The Great Astrolabe Reef is one of the largest barrier reefs in the world and encompasses Kadavu Island, Ono Island and other small islands within a natural protective lagoon. The reef is predominantly located along the southern coast of Kadavu Island and arcs north around Ono Island and further north to Buliya.

The reef is a breeding ground for many large billfish (marlin) species, sharks, tuna, giant trevally, mahi-mahi (dolphinfish) and snapper, due to it having many channels leading from extremely deep water into shallow lagoons. Parts of the reef, such as Naiqoro Passage, one of the main passages, are protected from fishing and require entry fees. This is because Naiqoro Passage is one of the main thoroughfares for large fish.

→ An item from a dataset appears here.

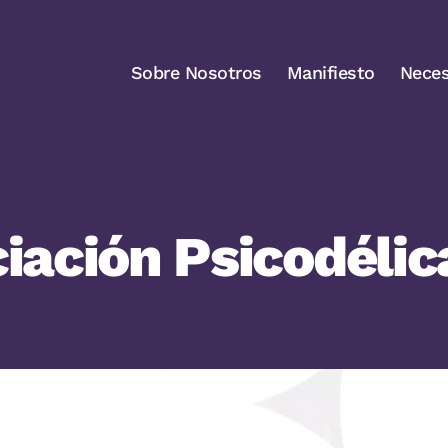
Sobre Nosotros
Manifiesto
Neces
iación Psicodéli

The marine lagoon ecosystem of the reef contributes to its national significance as outlined in Fiji's Biodiversity Strategy and Action Plan.

== Naming ==
The reef was named after the French exploring ship Astrolabe, the Astrolabe Reef in New Zealand is named after the same ship.

== Tourism ==

The reef is a great location for experiencing marine life and coral diversity, being relatively unspoilt due to its distance from dense population. Buliya is famous for its manta ray snorkelling and is a highlight of travelling to Kadavu Island and Ono Island.

The water temperature varies from 25 to 32 degrees Celsius, making it ideal for snorkelling and scuba diving. The average visibility underwater is 25 metres, with visibility increasing to up to 40 metres on clear, windless days.

Resorts on Kadavu Island and Ono Island offer accommodation with direct access to snorkelling and diving.